A strong consultation includes clear discussion of treatment options. The right advice may be to delay surgery, choose a smaller treatment, improve health first, or avoid surgery.
Who May Be a Good Candidate?
Good candidates for plastic surgery are usually healthy, informed, and realistic. A good candidate understands that surgery may improve appearance, but it cannot create perfection or fix every life problem.
You may be a good candidate if:
- You are generally healthy
- You know what concern you want to address
- You are near a stable weight for body procedures
- You can avoid smoking and nicotine before and after surgery
- You understand the recovery process
- You accept the risks and trade-offs
- You are choosing the procedure for yourself
- You have reasonable expectations
It may be better to delay surgery if pregnancy, major weight loss plans, nicotine use, unstable health, or outside pressure are present.
Combined Plastic Surgery Procedures
Some procedures can be combined safely. Other procedures should be staged. A combined plan may save recovery time, but it also needs careful planning because surgery time and healing demands may increase.

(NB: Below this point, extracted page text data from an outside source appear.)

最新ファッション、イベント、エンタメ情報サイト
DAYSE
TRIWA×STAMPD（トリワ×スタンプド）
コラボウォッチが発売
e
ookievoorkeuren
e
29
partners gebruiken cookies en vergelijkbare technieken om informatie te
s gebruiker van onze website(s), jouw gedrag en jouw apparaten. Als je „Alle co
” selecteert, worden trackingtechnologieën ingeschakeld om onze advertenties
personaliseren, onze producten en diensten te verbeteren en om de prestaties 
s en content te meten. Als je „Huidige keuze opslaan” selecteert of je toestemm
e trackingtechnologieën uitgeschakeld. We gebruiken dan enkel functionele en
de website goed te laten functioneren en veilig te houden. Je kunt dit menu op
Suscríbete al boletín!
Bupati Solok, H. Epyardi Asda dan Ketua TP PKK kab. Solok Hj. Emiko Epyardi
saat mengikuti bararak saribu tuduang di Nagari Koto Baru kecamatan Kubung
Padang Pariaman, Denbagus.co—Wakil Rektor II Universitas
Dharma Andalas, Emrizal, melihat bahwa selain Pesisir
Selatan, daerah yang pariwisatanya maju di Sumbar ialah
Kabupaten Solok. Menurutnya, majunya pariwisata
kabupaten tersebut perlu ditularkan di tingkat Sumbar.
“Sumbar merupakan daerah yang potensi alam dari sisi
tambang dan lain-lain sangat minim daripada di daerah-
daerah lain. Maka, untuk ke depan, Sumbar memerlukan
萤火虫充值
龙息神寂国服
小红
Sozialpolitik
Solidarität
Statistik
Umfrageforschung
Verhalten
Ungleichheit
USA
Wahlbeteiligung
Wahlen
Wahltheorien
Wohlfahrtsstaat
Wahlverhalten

Common combined surgery plans include:
- Facelift and neck lift surgery
- Upper facial rejuvenation with eyelid surgery and brow lift
- Rhinoplasty with chin surgery
- Breast lift with augmentation
- Abdominal contouring with tummy tuck and liposuction
- Combined mommy makeover procedures
- Body lift with thigh lift or arm lift
- Fat grafting with facial surgery
The right approach depends on the patient’s health, how long the procedure takes, anesthesia, recovery support, and overall risk.
A Final Word on Canadian Plastic Surgery Procedures
Canadian plastic surgery includes both cosmetic and reconstructive procedures. Many cosmetic procedures focus on the face, breasts, or body. Reconstructive options may repair tissue after cancer, injury, burns, or medical conditions. Non-surgical cosmetic options can help soften wrinkles, restore volume, improve texture, and address early aging changes.
A trending procedure is not always the right procedure. It is the one that fits your anatomy, goals, health, and comfort level.
Every plastic surgery plan should put safety, natural-looking results, clear expectations, and proper follow-up care first. Before choosing eyelid surgery, rhinoplasty, breast augmentation, tummy tuck, liposuction, facelift surgery, or reconstructive plastic surgery, it helps to understand what each option can and cannot do.